■ **Your objective**
Only the text should be kept: print every entry below exactly and leave each image out.

■ **Dataset records**
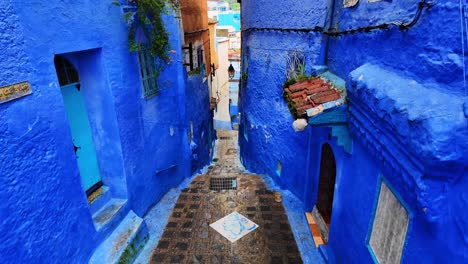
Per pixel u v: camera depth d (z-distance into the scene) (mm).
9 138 2791
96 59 4316
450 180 1813
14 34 2830
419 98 2078
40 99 3156
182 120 7926
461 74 1845
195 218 5941
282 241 5277
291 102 4371
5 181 2758
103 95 4520
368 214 3076
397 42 2637
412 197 2145
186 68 8250
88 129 4684
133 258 4719
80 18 3795
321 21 5117
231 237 5379
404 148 2180
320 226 5355
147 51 5781
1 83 2695
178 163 7836
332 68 4727
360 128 3070
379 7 3016
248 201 6535
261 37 7406
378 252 2871
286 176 6910
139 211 5656
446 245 1861
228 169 10188
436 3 2057
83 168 4617
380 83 2627
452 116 1753
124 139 4934
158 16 5707
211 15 39625
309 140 5500
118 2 4672
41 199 3197
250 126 8953
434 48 2080
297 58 5973
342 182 3945
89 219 4117
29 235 3047
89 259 4121
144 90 5738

■ **Response box**
Per pixel u v: camera depth d (z-distance into the scene) (mm).
9 138 2791
96 59 4316
450 180 1813
14 34 2830
419 98 2078
40 99 3156
182 120 7926
461 74 1845
195 218 5941
282 241 5277
291 102 4371
5 181 2758
103 95 4520
368 214 3076
397 42 2637
412 197 2145
186 68 8250
88 129 4684
133 258 4719
80 18 3795
321 21 5117
231 237 5379
404 148 2180
320 226 5355
147 51 5781
1 83 2695
178 163 7836
332 68 4727
360 128 3070
379 7 3016
248 201 6535
261 37 7406
378 252 2871
286 176 6910
139 211 5656
446 245 1861
228 169 10188
436 3 2057
83 168 4617
380 83 2627
452 116 1753
124 139 4934
158 16 5707
211 15 39625
309 140 5500
118 2 4672
41 199 3197
250 126 8953
434 48 2080
297 58 5973
342 182 3945
89 219 4117
29 235 3047
89 259 4121
144 90 5738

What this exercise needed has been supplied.